_Task to carry out:_ The result should be every line of the listing that holds the word "твій".
<<<<
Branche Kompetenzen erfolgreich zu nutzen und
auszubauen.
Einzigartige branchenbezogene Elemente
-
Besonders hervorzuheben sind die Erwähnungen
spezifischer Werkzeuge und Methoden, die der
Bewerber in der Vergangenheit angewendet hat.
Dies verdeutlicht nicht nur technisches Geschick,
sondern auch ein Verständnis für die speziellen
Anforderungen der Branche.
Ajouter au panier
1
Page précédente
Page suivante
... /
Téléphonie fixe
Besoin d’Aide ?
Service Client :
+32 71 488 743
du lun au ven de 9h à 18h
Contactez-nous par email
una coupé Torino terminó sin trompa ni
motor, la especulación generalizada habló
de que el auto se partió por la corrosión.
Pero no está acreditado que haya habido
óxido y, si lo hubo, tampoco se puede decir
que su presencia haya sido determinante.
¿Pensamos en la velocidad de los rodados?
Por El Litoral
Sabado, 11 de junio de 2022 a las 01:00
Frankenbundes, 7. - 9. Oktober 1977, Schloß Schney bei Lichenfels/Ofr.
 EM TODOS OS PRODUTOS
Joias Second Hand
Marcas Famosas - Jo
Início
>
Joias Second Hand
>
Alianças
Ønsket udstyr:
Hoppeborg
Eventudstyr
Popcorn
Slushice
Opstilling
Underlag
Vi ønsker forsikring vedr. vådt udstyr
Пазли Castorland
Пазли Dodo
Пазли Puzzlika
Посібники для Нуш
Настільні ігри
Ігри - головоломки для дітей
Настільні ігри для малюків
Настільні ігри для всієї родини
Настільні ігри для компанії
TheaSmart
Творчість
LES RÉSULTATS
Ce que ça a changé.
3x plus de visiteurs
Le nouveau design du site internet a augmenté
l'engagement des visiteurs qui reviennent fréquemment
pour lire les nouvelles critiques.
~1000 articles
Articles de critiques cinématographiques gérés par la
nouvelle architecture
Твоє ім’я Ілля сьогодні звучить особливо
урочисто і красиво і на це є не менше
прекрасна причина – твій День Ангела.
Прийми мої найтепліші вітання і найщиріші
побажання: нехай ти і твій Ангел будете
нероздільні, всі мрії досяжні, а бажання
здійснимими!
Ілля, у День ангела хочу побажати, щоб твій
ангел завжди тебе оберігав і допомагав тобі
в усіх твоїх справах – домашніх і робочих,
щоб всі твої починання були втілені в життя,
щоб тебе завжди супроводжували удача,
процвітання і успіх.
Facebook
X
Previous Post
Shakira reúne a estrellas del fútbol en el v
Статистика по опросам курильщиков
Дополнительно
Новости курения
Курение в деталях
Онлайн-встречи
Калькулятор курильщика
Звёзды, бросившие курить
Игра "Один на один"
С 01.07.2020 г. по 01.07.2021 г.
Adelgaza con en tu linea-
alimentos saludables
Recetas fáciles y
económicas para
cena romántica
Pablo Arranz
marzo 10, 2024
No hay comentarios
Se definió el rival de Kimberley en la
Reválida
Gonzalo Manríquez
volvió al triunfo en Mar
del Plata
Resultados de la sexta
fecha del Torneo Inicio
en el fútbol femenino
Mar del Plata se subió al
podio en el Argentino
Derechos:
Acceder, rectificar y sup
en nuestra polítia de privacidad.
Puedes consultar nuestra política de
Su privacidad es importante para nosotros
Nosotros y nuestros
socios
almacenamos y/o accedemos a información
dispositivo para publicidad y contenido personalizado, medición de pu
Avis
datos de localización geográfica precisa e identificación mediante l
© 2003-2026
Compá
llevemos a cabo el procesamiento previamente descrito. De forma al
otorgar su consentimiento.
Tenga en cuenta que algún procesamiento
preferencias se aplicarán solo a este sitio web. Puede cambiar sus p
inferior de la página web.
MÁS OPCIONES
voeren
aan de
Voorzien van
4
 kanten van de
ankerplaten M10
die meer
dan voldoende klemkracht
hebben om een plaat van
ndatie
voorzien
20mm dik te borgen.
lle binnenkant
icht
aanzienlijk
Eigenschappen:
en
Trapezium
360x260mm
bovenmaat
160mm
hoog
>>>>
_Solution to this problem:_
прекрасна причина – твій День Ангела.
побажання: нехай ти і твій Ангел будете
Ілля, у День ангела хочу побажати, щоб твій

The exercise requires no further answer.